• [Assignment A]: In the Michaela Drummond article, what reason was she given for her disqualification after winning the under 15 race at the Secondary School Road Cycling Nationals?
• [Assignment B]: From the Michaela Drummond article, repeat the passage that starts at the words "Peloton Watch" and stops after "the record books.".
*** Provided passage Section Begins ***
Peloton Watch
  Michaela Drummond claims World Record and World, Oceania and New Zealand titles in 2015  
  November 16th 2015  
  Michaela Drummond (Centre left) Photo: Kazakhstan Cycling Federation/UCI Junior World Championships 2015
  17 year old Michaela Drummond's first year as an under 19 has been nothing short of exceptional. Two Oceania titles, dual gold at the New Zealand Track National Championships before her first rainbow jersey at the Junior Track World Championships after winning the team pursuit. Not just gold but a World Record propelling the young New Zealander in to the record books.

Throughout her cycling career Drummond has been at the top. She entered the under 15 category at the Secondary School Road Cycling Nationals and went on to win while still an under 14. Only to be told after the race she had been disqualified for being too young.

From dominating the under 15 category at Track Nationals winning all four titles in 2012 before joining the New Zealand U17 Development squad in 2013 and claiming five medals on the track in her first year in the new age group.

Drummond's time as an under 19 started in October 2014 at the Oceania Track Championships. Immediately finding success as she took out the scratch race before adding the omnium title on the final day.

At the New Zealand National Championships this year, Drummond again asserted herself as one of the top talents finishing top five in all six events she started. Taking out the points race and claiming silver in the scratch and 500m time trial bronze. Confirming her all round talent by then adding the omnium title a month later in a close battle with Bryony Botha.
*** Provided passage Section Ends ***
*** Supplied records Section Begins ***
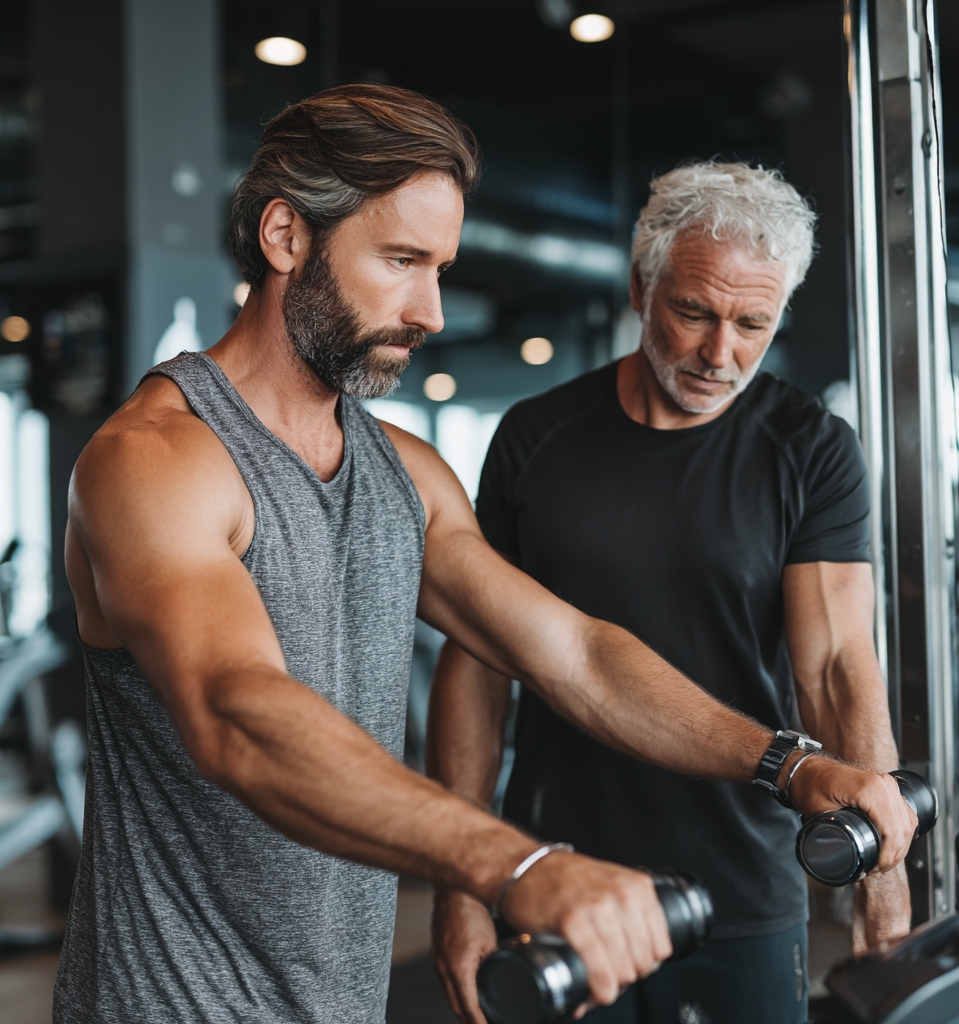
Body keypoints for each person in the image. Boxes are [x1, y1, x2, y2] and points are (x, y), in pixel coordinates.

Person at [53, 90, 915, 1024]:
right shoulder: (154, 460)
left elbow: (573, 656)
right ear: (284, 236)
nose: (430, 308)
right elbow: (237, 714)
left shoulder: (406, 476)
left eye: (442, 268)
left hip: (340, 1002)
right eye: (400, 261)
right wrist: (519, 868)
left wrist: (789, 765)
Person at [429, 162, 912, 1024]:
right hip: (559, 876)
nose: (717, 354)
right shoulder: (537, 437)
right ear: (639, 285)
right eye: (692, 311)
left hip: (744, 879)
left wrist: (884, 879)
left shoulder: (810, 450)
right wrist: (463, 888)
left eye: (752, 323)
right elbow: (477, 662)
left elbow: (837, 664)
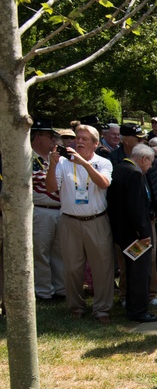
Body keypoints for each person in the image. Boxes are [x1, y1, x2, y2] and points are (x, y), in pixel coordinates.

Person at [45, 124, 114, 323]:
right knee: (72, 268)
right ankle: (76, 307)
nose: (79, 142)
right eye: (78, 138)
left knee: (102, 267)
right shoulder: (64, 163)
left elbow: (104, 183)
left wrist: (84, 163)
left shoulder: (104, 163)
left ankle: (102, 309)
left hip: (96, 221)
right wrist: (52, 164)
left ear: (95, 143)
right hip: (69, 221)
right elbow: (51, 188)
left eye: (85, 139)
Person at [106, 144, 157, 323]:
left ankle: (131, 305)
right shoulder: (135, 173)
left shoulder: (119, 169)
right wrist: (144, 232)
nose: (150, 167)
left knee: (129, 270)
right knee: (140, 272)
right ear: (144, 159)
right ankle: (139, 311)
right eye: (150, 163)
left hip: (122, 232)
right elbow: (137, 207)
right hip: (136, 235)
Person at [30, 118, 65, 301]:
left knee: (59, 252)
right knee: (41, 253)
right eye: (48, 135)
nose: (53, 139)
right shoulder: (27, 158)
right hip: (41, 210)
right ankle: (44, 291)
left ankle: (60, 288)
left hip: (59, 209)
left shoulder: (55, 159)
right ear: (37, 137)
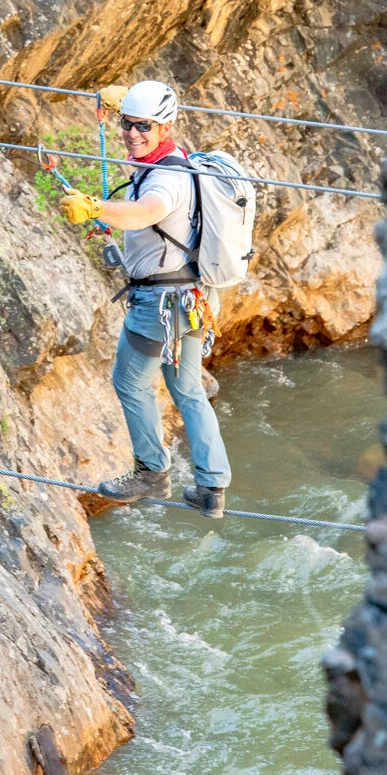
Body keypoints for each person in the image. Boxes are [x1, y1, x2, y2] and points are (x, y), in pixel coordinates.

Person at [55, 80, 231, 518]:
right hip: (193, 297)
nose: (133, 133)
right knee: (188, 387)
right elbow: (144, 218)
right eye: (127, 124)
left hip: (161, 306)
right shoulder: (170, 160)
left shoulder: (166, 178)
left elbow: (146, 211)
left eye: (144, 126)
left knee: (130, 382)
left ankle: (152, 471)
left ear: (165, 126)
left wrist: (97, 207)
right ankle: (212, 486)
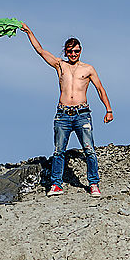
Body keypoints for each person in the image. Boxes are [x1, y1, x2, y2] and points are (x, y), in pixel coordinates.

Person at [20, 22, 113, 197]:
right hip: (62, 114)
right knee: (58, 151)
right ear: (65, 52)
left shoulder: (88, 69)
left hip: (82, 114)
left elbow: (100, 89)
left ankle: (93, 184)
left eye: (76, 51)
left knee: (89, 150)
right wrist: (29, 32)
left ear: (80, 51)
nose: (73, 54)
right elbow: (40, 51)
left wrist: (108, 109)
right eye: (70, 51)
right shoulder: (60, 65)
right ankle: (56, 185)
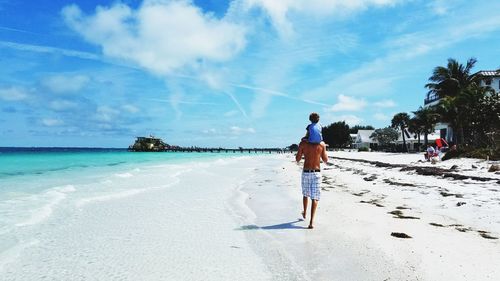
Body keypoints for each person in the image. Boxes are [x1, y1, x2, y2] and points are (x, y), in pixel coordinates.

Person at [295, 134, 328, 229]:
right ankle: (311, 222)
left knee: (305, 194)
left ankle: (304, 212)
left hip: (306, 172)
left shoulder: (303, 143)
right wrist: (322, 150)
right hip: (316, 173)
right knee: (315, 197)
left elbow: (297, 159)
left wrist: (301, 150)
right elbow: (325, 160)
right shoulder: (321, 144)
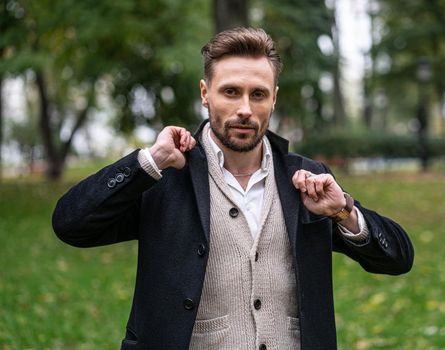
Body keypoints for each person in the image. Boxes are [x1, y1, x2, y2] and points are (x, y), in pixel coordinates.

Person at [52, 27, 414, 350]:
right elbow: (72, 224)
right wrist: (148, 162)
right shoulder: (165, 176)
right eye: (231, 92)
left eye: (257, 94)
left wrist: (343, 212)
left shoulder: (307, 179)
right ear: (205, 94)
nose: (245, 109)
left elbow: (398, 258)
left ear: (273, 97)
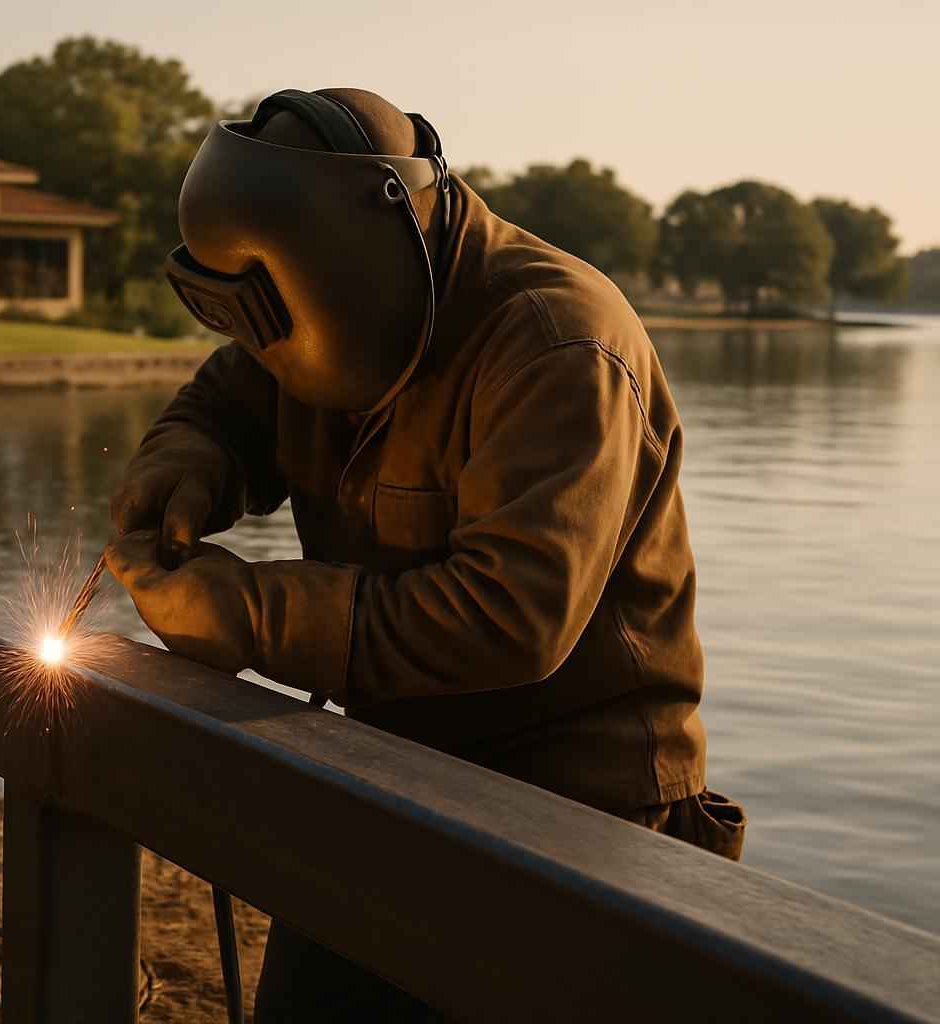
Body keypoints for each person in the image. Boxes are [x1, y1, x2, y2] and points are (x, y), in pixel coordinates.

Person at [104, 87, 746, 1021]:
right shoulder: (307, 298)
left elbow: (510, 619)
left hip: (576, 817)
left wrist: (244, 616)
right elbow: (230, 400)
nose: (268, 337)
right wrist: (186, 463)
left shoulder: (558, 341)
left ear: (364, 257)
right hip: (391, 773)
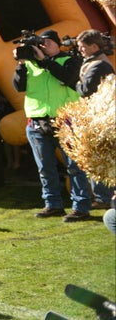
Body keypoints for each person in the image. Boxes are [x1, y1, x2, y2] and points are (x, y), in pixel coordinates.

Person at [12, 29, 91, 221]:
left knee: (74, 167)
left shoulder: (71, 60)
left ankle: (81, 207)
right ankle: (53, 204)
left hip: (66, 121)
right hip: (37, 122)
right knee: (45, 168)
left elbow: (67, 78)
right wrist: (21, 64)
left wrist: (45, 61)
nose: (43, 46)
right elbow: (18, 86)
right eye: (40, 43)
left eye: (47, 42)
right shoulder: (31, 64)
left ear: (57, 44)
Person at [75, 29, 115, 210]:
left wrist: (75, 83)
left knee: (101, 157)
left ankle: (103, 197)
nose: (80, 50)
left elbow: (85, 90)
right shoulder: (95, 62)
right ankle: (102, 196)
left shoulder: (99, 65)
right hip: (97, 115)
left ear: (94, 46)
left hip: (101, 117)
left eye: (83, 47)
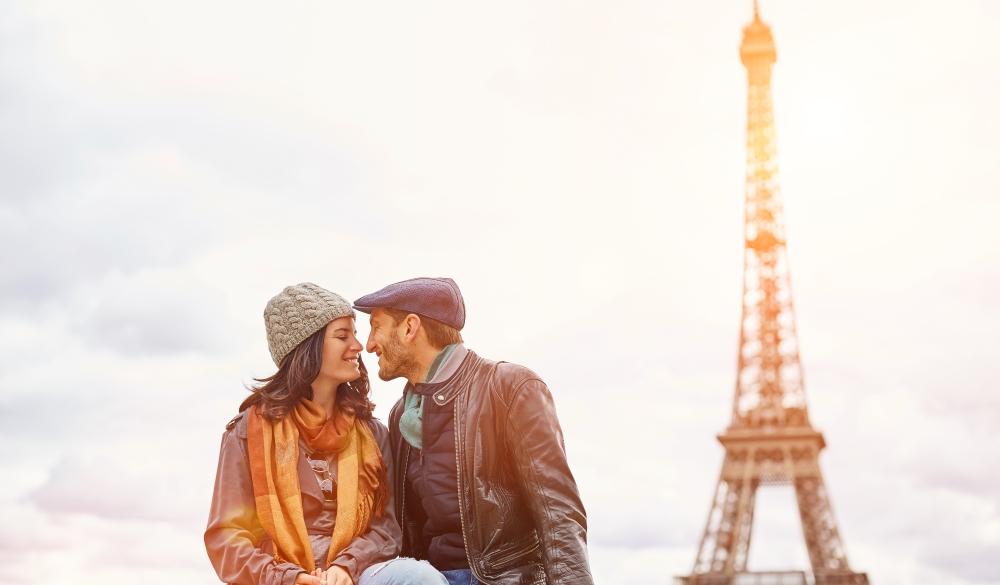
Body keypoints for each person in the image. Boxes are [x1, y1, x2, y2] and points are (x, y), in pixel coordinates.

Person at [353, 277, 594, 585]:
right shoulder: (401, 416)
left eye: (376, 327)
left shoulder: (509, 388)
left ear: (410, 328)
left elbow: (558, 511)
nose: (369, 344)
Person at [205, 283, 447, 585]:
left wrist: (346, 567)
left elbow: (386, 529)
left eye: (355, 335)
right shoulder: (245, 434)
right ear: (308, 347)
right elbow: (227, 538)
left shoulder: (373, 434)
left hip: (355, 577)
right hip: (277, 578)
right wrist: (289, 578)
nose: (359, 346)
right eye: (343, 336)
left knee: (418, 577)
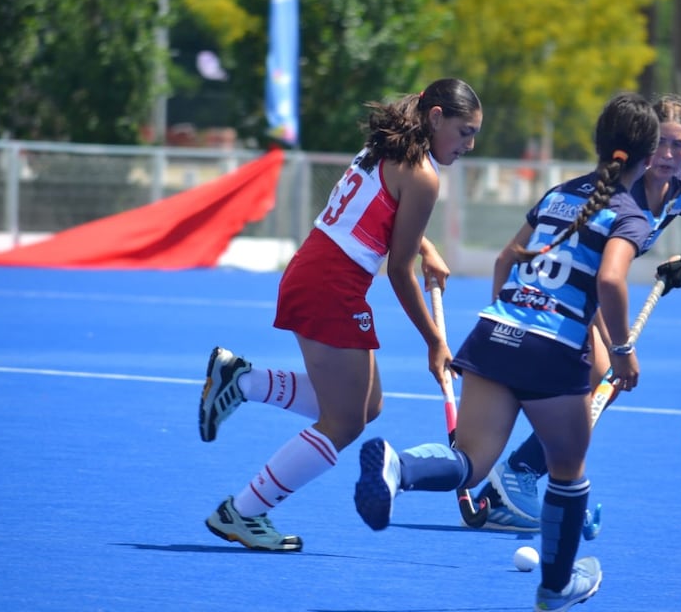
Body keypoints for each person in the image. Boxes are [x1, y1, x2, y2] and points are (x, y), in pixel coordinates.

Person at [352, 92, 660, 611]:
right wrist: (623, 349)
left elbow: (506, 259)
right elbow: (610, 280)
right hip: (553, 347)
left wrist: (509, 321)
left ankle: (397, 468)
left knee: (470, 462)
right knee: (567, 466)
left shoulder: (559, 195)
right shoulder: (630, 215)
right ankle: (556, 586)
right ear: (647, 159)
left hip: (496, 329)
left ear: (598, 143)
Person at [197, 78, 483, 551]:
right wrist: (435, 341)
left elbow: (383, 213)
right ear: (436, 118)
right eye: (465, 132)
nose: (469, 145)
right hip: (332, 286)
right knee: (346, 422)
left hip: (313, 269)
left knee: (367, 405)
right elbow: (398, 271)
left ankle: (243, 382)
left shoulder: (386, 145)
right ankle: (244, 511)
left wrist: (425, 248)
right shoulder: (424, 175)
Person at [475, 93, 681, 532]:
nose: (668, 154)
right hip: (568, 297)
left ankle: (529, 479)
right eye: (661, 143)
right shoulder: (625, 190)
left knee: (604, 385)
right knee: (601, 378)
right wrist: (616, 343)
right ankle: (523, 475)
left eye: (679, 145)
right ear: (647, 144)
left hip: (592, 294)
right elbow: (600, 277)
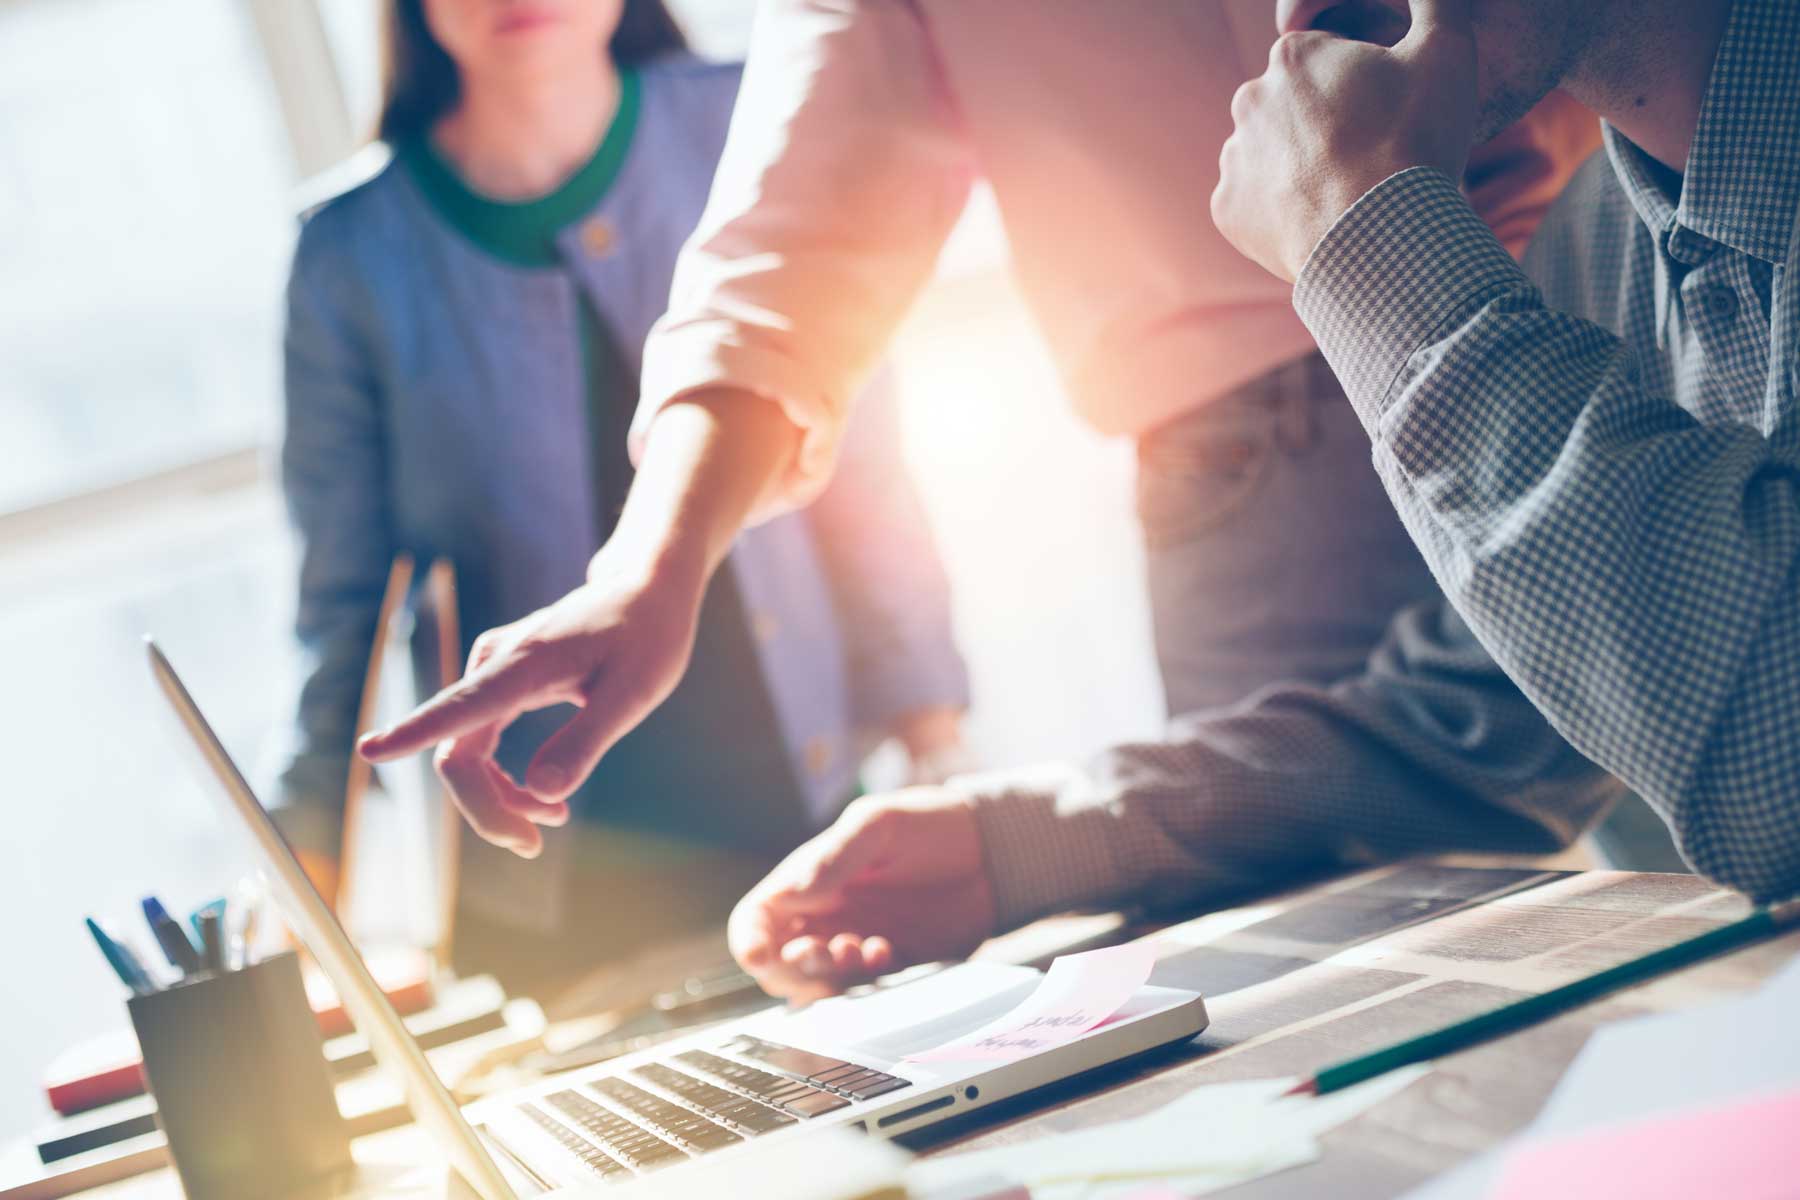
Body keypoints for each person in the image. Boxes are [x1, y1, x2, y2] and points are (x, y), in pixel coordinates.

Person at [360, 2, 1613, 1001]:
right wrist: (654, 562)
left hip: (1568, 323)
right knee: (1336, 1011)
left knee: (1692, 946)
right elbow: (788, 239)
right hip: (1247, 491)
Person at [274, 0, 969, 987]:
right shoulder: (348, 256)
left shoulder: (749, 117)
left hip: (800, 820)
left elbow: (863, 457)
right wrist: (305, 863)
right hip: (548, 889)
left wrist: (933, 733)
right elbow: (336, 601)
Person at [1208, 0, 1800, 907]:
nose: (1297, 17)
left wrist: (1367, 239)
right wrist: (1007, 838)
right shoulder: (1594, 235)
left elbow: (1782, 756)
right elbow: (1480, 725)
*** Supplied records Section Ends ***
• [Expected output A]: She was disqualified for being too young.

• [Expected output B]:
Peloton Watch
  Michaela Drummond claims World Record and World, Oceania and New Zealand titles in 2015  
  November 16th 2015  
  Michaela Drummond (Centre left) Photo: Kazakhstan Cycling Federation/UCI Junior World Championships 2015
  17 year old Michaela Drummond's first year as an under 19 has been nothing short of exceptional. Two Oceania titles, dual gold at the New Zealand Track National Championships before her first rainbow jersey at the Junior Track World Championships after winning the team pursuit. Not just gold but a World Record propelling the young New Zealander in to the record books.